Marty Carr can attest to the trials and tribulations of being the youngest member of a famous golfing family
When your earliest sporting memories are of being dragged out of bed at dawn to catch your brother's fiercely driven golf balls and plunged into the garden pond to retrieve the ones that went astray, a potential passion for the game may be easily dulled.
So while his father Joe was perhaps Ireland's greatest amateur golfer, and two brothers became accomplished players, Marty indulges other people's obsession with the sport, developing and running courses and helping thousands of tourists enjoy them.
Carr Golf brought about 3,000 people to courses in Ireland and Scotland last year, mostly high-end travellers who are happy to hire €1,600 an hour helicopters to maximise their time at the tees.
Carr also operates Links Helicopters to whisk his customers around Ireland, a joint venture with Wayne Huizenga, the owner of the Blockbuster video chain, the Miami Dolphins American football team and Florida Panthers ice hockey outfit.
"I met him through golf, of course " says the avuncular Carr, who lives in Booterstown, Dublin, with his wife and two young daughters.
"But that has been the way for so many things in my life, having a father who was a great Irish ambassador for the game around the world."
As well as dozens of national and regional Irish titles, Joe Carr won three British Amateur Championships, played in 13 Walker Cup team competitions and was the first Irishman to play at the US Masters, which he did three times in his illustrious career.
When he died in 2004, aged 82, his obituary in The Irish Times noted that at consecutive appearances at the US Masters he was paired with Jack Niklaus and Arnold Palmer, both of whom failed to make the cut while Carr progressed to the final rounds.

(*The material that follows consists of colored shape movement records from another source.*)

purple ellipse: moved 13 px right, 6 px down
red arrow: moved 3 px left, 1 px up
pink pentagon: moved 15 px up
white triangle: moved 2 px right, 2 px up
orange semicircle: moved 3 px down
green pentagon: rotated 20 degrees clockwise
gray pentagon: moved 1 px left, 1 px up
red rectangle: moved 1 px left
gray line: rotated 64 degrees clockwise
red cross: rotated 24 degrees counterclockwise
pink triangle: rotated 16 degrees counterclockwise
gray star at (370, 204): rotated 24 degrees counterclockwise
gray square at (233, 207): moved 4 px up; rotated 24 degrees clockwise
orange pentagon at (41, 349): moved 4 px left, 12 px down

He was also remembered for playing with US president Dwight D Eisenhower at the Portmarnock club, and borrowing a friend's convertible Rolls Royce for the day to provide suitable transport around the course for the ailing statesman.

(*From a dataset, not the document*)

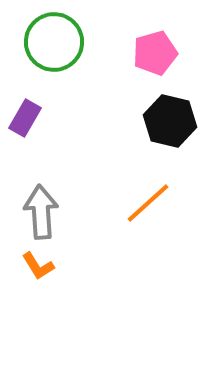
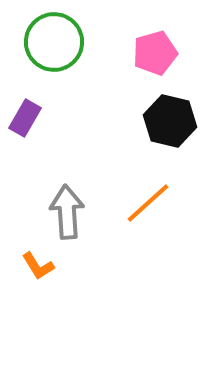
gray arrow: moved 26 px right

Carr says it took his family a while to realise the business potential that went along with their father's reputation, which shone particularly brightly across the Atlantic.
"I went to college in San Francisco and then moved to New York and managed people's money for about five years at the Paine-Webber investment bank," he says.

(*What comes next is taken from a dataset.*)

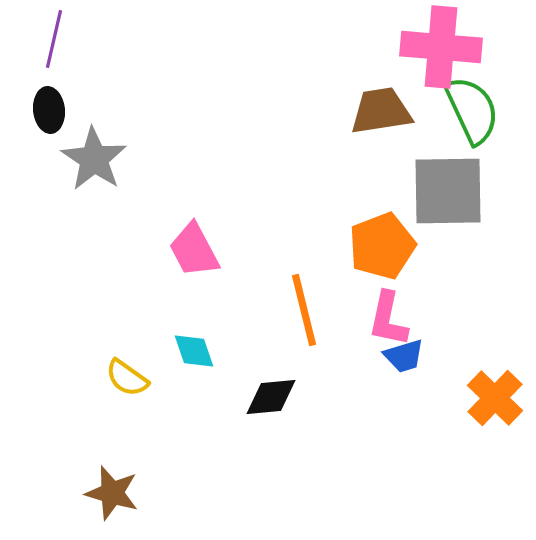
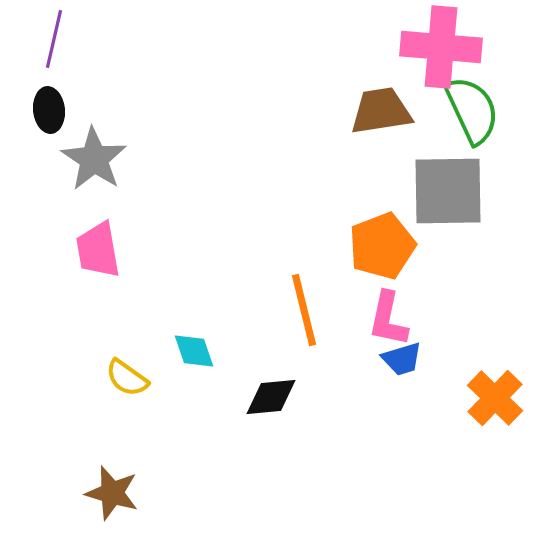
pink trapezoid: moved 96 px left; rotated 18 degrees clockwise
blue trapezoid: moved 2 px left, 3 px down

"Then in 1989 I returned to Ireland and was a director at Dermot Desmond's NCB stockbrokers. But a year later, when I was 26, I knew it was time for a change.
"We decided in the family that the Carr name hadn't been properly leveraged in terms of business.
"Now we build, develop and manage courses, and bring in travellers from the United States and Canada with our companies Carr Golf and Online Golf Travel."
He is also a major player in Ireland's so-called HeliGolf market, operating from Shannon airport with two EC-130 jet helicopters, each of which can carry six people with golf bags and slash travel times between Ireland's 415 courses.
"But Ireland can now be very expensive for golf and it's oversupplied with courses," he cautions.
"I don't see the same potential there as in some other countries." Carr is talking in Budapest, capital of Hungary, a country of 10 million people where less than 2,000 play golf. Of the 4.1 million people living in Ireland, some 400,000 wield the clubs - a dizzying contrast to Carr and his business partners here.
"The opportunity in Hungary is incredible, the market is in its infancy, and there is huge potential for new golfers and new golf courses around the country."
Carr's first project in Hungary is Zala Springs, a €75 million resort in the southwest of Hungary, close to Lake Balaton and its borders with Austria, Croatia and Slovenia.
Tapping the thermal springs that have drawn people to Lake Balaton for centuries, Zala's apartments and villas will be built around a 20,000 sq ft (18,580m sq) spa and a golf course fashioned by renowned course designer Robert Trent Jones II.
After launching the project in Dublin, Zala's developers pre-sold 57 properties on a complex that is not due for completion until late 2007, and will include a vineyard, horse riding centre, tennis courts and cross-country skiing facilities in the winter.
"It is a 500-acre estate, with villages at either side and a river running through it," says Carr. "It will have enough movement to make it interesting but not a chore to play," he says of a course that will echo the contours of the rolling Zala region.
The site was found by Desmond Lewis, a Central European property specialist, who died unexpectedly before the land could be developed. His brother Geoffrey is now chairman of Zala Springs and Desmond's sons are selling properties there. The project is also 40-50 per cent financed by Hungarian banks, according to Carr.
"We would also like to stage a round of the European Golf Tour at Zala, maybe in 2009, and perhaps make it the base for a national academy to bring on young Hungarian golfers," he says, noting the limits of his own ability with the clubs."I've got the name but not the game," laughs Carr, of the high sporting standards set by his father, "Really, we've just capitalised on his reputation,"he says of a man whose integrity was as admired as his golf.